- WHAT NEEDS TO BE DONE -
Rewrite the text of all the records below with "audio" replaced by "nagrania audio", leaving everything else unchanged. Omit the pictures from your answer.

◆ ◆ ◆

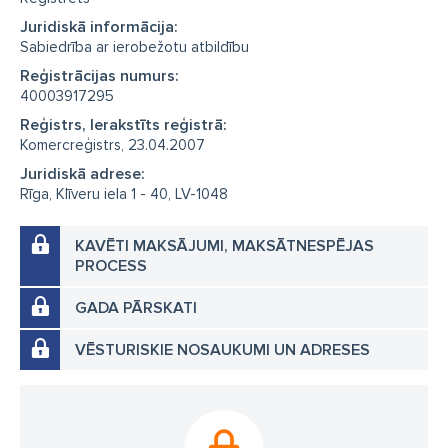
Juridiskā informācija:
Sabiedrība ar ierobežotu atbildību
Reģistrācijas numurs:
40003917295
Reģistrs, Ierakstīts reģistrā:
Komercreģistrs, 23.04.2007
Juridiskā adrese:
Rīga, Klīveru iela 1 - 40, LV-1048
KAVĒTI MAKSĀJUMI, MAKSĀTNESPĒJAS
PROCESS
GADA PĀRSKATI
VĒSTURISKIE NOSAUKUMI UN ADRESES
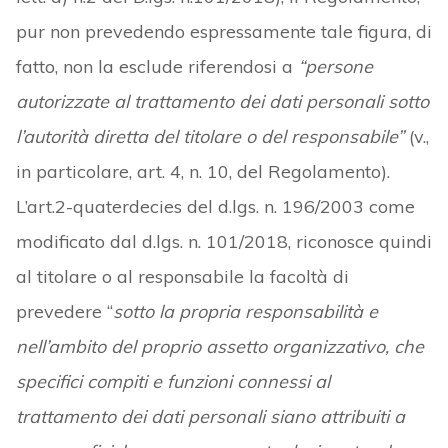
pur non prevedendo espressamente tale figura, di
fatto, non la esclude riferendosi a
“persone
autorizzate al trattamento dei dati personali sotto
l’autorità diretta del titolare o del responsabile”
(v.,
in particolare, art. 4, n. 10, del Regolamento).
L’art.2-quaterdecies del d.lgs. n. 196/2003 come
modificato dal d.lgs. n. 101/2018, riconosce quindi
al titolare o al responsabile la facoltà di
prevedere “
sotto la propria responsabilità e
nell’ambito del proprio assetto organizzativo, che
specifici compiti e funzioni connessi al
trattamento dei dati personali siano attribuiti a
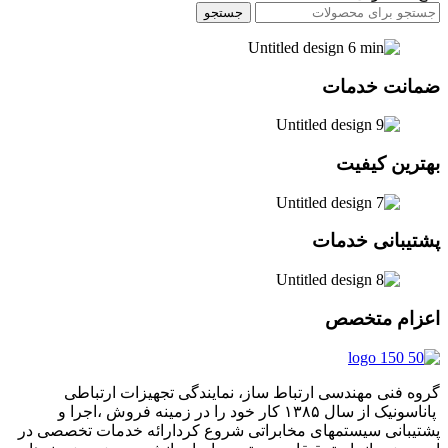
جستجو
ضمانت خدمات
بهترین کیفیت
پشتیبانی خدمات
اعزام متخصص
گروه فنی مهندسی ارتباط ساز، نمایندگی تجهیزات ارتباطی
پاناسونیک از سال ۱۳۸۵ کار خود را در زمینه فروش ،اجرا و
پشتیبانی سیستمهای مخابراتی شروع کردارائه خدمات تخصصی در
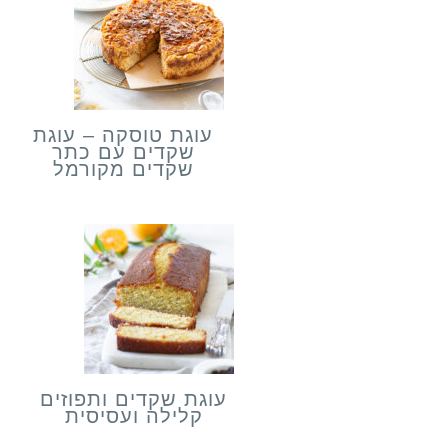
עוגת טוסקה – עוגת
שקדים עם כתר
שקדים מקורמל
עוגת שקדים ותפוזים
קלילה ועסיסית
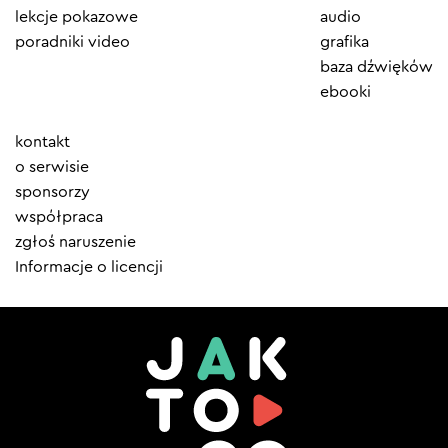
lekcje pokazowe
audio
poradniki video
grafika
baza dźwięków
ebooki
Element
kontakt
menu
o serwisie
sponsorzy
współpraca
zgłoś naruszenie
Informacje o licencji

◆ ◆ ◆

- COMPLETED TASK -
Juridiskā informācija:
Sabiedrība ar ierobežotu atbildību
Reģistrācijas numurs:
40003917295
Reģistrs, Ierakstīts reģistrā:
Komercreģistrs, 23.04.2007
Juridiskā adrese:
Rīga, Klīveru iela 1 - 40, LV-1048
KAVĒTI MAKSĀJUMI, MAKSĀTNESPĒJAS
PROCESS
GADA PĀRSKATI
VĒSTURISKIE NOSAUKUMI UN ADRESES
pur non prevedendo espressamente tale figura, di
fatto, non la esclude riferendosi a
“persone
autorizzate al trattamento dei dati personali sotto
l’autorità diretta del titolare o del responsabile”
(v.,
in particolare, art. 4, n. 10, del Regolamento).
L’art.2-quaterdecies del d.lgs. n. 196/2003 come
modificato dal d.lgs. n. 101/2018, riconosce quindi
al titolare o al responsabile la facoltà di
prevedere “
sotto la propria responsabilità e
nell’ambito del proprio assetto organizzativo, che
specifici compiti e funzioni connessi al
trattamento dei dati personali siano attribuiti a
جستجو
ضمانت خدمات
بهترین کیفیت
پشتیبانی خدمات
اعزام متخصص
گروه فنی مهندسی ارتباط ساز، نمایندگی تجهیزات ارتباطی
پاناسونیک از سال ۱۳۸۵ کار خود را در زمینه فروش ،اجرا و
پشتیبانی سیستمهای مخابراتی شروع کردارائه خدمات تخصصی در
עוגת טוסקה – עוגת
שקדים עם כתר
שקדים מקורמל
עוגת שקדים ותפוזים
קלילה ועסיסית
lekcje pokazowe
nagrania audio
poradniki video
grafika
baza dźwięków
ebooki
Element
kontakt
menu
o serwisie
sponsorzy
współpraca
zgłoś naruszenie
Informacje o licencji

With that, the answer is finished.